Your instructions » Rewrite the stretch of records from the start through the line containing "flex-kaapelin kanssa?", replacing "teknikoille" with "asentajille" and leaving everything else unchanged.

Supplied records section start

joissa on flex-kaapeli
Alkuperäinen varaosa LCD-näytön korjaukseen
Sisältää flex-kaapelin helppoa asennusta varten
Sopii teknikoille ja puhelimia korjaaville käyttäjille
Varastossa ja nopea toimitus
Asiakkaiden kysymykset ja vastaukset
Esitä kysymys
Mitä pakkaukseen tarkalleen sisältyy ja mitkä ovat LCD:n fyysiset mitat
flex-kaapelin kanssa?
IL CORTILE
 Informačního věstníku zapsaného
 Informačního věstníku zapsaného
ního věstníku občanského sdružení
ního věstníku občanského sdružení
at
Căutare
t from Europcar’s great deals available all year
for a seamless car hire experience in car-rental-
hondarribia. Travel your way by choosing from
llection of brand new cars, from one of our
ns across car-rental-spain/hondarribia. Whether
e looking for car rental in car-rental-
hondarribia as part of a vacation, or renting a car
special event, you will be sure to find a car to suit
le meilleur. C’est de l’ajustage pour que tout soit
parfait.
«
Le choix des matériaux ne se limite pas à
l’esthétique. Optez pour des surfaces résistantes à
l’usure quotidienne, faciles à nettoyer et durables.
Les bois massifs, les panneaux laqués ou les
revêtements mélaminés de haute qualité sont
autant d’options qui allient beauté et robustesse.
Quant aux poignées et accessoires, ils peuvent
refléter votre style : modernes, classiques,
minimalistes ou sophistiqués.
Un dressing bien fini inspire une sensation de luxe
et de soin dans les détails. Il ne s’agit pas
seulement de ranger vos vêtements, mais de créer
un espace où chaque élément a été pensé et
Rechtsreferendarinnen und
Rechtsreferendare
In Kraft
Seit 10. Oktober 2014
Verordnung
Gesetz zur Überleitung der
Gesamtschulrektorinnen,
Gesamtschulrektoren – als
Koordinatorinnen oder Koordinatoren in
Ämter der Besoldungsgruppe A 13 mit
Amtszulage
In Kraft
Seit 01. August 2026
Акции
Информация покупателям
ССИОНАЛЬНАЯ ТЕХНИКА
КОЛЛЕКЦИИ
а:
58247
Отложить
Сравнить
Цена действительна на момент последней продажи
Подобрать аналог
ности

Supplied records section end

Solution »
joissa on flex-kaapeli
Alkuperäinen varaosa LCD-näytön korjaukseen
Sisältää flex-kaapelin helppoa asennusta varten
Sopii asentajille ja puhelimia korjaaville käyttäjille
Varastossa ja nopea toimitus
Asiakkaiden kysymykset ja vastaukset
Esitä kysymys
Mitä pakkaukseen tarkalleen sisältyy ja mitkä ovat LCD:n fyysiset mitat
flex-kaapelin kanssa?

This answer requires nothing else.